• Written problem: Copy everything from the start of the listing down to the line containing "catalogue / barcode: US 1383742", changing "collector number" to "field number" and leaving all else as it stands.

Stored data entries

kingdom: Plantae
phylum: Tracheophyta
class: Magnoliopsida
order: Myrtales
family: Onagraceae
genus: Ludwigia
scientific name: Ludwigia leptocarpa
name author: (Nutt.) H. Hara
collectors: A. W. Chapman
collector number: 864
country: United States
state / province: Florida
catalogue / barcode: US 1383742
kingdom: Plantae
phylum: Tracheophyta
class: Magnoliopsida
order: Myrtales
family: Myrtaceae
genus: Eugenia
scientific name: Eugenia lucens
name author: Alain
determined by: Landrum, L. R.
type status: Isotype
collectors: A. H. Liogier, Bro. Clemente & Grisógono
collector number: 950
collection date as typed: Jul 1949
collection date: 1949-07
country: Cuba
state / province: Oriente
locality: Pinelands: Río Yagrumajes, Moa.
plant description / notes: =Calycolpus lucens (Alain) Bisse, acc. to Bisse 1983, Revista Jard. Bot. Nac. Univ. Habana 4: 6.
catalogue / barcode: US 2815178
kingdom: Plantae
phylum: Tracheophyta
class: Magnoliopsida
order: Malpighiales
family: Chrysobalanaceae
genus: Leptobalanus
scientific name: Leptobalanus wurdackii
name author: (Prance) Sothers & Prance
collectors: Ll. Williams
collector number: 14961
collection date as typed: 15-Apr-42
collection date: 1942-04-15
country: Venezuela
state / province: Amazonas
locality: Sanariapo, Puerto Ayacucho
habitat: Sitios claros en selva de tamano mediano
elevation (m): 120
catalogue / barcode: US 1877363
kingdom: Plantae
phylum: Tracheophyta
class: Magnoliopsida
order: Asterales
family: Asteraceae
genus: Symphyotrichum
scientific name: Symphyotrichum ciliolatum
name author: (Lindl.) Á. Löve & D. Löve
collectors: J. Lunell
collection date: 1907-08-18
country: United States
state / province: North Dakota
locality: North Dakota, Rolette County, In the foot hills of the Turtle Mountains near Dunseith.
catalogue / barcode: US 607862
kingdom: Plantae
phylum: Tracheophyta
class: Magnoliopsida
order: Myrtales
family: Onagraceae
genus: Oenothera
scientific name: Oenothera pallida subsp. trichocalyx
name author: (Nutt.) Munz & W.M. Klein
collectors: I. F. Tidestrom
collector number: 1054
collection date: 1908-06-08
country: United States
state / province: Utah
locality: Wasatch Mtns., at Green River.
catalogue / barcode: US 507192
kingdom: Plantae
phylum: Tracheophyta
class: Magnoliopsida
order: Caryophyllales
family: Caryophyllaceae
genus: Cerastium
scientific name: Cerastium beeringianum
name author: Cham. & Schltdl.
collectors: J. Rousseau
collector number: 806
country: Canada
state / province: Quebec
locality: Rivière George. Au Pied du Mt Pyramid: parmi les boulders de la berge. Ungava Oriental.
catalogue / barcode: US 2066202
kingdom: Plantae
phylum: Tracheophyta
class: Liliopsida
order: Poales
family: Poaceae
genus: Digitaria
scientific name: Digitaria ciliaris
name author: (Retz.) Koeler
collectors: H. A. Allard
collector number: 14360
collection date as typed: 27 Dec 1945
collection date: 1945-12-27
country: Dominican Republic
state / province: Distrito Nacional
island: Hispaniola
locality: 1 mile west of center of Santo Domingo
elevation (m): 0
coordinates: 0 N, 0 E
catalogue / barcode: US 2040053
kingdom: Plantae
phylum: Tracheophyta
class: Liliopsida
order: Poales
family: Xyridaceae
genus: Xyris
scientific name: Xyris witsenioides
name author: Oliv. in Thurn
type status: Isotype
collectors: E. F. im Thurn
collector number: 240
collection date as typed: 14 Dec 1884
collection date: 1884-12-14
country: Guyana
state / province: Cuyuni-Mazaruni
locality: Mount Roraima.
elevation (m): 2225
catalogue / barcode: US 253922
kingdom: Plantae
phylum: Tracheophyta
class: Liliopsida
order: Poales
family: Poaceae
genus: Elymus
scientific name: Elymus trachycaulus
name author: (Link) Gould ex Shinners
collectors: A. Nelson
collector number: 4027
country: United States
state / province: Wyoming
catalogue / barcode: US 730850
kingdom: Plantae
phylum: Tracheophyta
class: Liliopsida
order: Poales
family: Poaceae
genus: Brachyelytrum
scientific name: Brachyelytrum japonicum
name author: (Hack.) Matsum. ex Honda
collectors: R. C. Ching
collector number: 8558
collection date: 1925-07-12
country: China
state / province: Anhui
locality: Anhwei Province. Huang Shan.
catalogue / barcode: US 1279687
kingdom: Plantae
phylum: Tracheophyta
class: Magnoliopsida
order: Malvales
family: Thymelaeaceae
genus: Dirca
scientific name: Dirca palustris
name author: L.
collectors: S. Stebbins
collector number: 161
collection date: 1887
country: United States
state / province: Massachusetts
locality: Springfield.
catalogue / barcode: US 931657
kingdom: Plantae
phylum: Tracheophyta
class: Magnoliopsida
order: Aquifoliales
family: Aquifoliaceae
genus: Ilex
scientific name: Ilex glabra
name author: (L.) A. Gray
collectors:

• The reply:
kingdom: Plantae
phylum: Tracheophyta
class: Magnoliopsida
order: Myrtales
family: Onagraceae
genus: Ludwigia
scientific name: Ludwigia leptocarpa
name author: (Nutt.) H. Hara
collectors: A. W. Chapman
field number: 864
country: United States
state / province: Florida
catalogue / barcode: US 1383742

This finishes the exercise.